## Data shown

+-------+

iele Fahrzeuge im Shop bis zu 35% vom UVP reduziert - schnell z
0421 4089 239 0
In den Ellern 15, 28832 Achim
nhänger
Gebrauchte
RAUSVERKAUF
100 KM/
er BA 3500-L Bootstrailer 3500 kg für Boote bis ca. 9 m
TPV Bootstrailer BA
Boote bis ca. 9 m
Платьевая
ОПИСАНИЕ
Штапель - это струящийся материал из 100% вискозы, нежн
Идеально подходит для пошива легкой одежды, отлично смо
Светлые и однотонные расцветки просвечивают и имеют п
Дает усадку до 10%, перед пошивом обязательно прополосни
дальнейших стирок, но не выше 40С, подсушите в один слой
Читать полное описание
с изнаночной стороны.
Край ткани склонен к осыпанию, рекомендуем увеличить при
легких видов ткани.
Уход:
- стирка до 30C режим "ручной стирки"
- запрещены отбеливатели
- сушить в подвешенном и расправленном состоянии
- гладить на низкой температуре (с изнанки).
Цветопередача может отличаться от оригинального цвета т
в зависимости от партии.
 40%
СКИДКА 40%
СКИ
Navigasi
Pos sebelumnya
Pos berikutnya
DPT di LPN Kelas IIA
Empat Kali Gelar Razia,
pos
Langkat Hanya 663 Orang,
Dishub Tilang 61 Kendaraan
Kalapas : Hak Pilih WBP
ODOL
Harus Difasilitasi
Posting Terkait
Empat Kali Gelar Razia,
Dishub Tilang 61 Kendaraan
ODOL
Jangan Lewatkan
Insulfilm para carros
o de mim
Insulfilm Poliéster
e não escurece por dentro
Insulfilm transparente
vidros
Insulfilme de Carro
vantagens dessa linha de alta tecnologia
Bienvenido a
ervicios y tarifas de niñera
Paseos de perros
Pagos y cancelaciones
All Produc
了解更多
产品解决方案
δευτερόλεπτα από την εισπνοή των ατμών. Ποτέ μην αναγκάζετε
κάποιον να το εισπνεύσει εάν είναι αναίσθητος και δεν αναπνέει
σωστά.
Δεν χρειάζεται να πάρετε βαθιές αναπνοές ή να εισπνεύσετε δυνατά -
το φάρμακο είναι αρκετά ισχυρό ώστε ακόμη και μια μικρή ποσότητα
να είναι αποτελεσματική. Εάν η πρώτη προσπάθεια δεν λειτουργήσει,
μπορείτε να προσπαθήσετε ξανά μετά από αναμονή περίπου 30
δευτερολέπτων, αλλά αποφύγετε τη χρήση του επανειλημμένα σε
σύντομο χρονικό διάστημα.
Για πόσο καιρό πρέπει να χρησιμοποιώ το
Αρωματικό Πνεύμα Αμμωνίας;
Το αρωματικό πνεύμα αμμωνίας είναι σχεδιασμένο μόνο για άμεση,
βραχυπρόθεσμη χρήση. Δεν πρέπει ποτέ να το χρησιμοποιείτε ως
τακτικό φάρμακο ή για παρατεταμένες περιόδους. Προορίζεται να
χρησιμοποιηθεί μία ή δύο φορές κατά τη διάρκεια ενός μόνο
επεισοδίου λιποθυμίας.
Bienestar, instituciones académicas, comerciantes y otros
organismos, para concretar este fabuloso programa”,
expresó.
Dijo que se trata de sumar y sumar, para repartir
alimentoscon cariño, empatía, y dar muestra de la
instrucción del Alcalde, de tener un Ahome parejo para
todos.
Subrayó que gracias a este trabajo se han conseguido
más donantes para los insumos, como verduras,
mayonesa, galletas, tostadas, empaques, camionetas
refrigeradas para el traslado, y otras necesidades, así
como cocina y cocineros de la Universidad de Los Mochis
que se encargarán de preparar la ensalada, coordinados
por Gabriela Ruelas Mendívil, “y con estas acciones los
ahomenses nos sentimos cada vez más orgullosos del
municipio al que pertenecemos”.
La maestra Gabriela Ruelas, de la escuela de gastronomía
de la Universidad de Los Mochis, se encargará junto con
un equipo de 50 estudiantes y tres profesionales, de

+-------+

## The task
Give the data again, exactly as it stands.

## Finished task
iele Fahrzeuge im Shop bis zu 35% vom UVP reduziert - schnell z
0421 4089 239 0
In den Ellern 15, 28832 Achim
nhänger
Gebrauchte
RAUSVERKAUF
100 KM/
er BA 3500-L Bootstrailer 3500 kg für Boote bis ca. 9 m
TPV Bootstrailer BA
Boote bis ca. 9 m
Платьевая
ОПИСАНИЕ
Штапель - это струящийся материал из 100% вискозы, нежн
Идеально подходит для пошива легкой одежды, отлично смо
Светлые и однотонные расцветки просвечивают и имеют п
Дает усадку до 10%, перед пошивом обязательно прополосни
дальнейших стирок, но не выше 40С, подсушите в один слой
Читать полное описание
с изнаночной стороны.
Край ткани склонен к осыпанию, рекомендуем увеличить при
легких видов ткани.
Уход:
- стирка до 30C режим "ручной стирки"
- запрещены отбеливатели
- сушить в подвешенном и расправленном состоянии
- гладить на низкой температуре (с изнанки).
Цветопередача может отличаться от оригинального цвета т
в зависимости от партии.
 40%
СКИДКА 40%
СКИ
Navigasi
Pos sebelumnya
Pos berikutnya
DPT di LPN Kelas IIA
Empat Kali Gelar Razia,
pos
Langkat Hanya 663 Orang,
Dishub Tilang 61 Kendaraan
Kalapas : Hak Pilih WBP
ODOL
Harus Difasilitasi
Posting Terkait
Empat Kali Gelar Razia,
Dishub Tilang 61 Kendaraan
ODOL
Jangan Lewatkan
Insulfilm para carros
o de mim
Insulfilm Poliéster
e não escurece por dentro
Insulfilm transparente
vidros
Insulfilme de Carro
vantagens dessa linha de alta tecnologia
Bienvenido a
ervicios y tarifas de niñera
Paseos de perros
Pagos y cancelaciones
All Produc
了解更多
产品解决方案
δευτερόλεπτα από την εισπνοή των ατμών. Ποτέ μην αναγκάζετε
κάποιον να το εισπνεύσει εάν είναι αναίσθητος και δεν αναπνέει
σωστά.
Δεν χρειάζεται να πάρετε βαθιές αναπνοές ή να εισπνεύσετε δυνατά -
το φάρμακο είναι αρκετά ισχυρό ώστε ακόμη και μια μικρή ποσότητα
να είναι αποτελεσματική. Εάν η πρώτη προσπάθεια δεν λειτουργήσει,
μπορείτε να προσπαθήσετε ξανά μετά από αναμονή περίπου 30
δευτερολέπτων, αλλά αποφύγετε τη χρήση του επανειλημμένα σε
σύντομο χρονικό διάστημα.
Για πόσο καιρό πρέπει να χρησιμοποιώ το
Αρωματικό Πνεύμα Αμμωνίας;
Το αρωματικό πνεύμα αμμωνίας είναι σχεδιασμένο μόνο για άμεση,
βραχυπρόθεσμη χρήση. Δεν πρέπει ποτέ να το χρησιμοποιείτε ως
τακτικό φάρμακο ή για παρατεταμένες περιόδους. Προορίζεται να
χρησιμοποιηθεί μία ή δύο φορές κατά τη διάρκεια ενός μόνο
επεισοδίου λιποθυμίας.
Bienestar, instituciones académicas, comerciantes y otros
organismos, para concretar este fabuloso programa”,
expresó.
Dijo que se trata de sumar y sumar, para repartir
alimentoscon cariño, empatía, y dar muestra de la
instrucción del Alcalde, de tener un Ahome parejo para
todos.
Subrayó que gracias a este trabajo se han conseguido
más donantes para los insumos, como verduras,
mayonesa, galletas, tostadas, empaques, camionetas
refrigeradas para el traslado, y otras necesidades, así
como cocina y cocineros de la Universidad de Los Mochis
que se encargarán de preparar la ensalada, coordinados
por Gabriela Ruelas Mendívil, “y con estas acciones los
ahomenses nos sentimos cada vez más orgullosos del
municipio al que pertenecemos”.
La maestra Gabriela Ruelas, de la escuela de gastronomía
de la Universidad de Los Mochis, se encargará junto con
un equipo de 50 estudiantes y tres profesionales, de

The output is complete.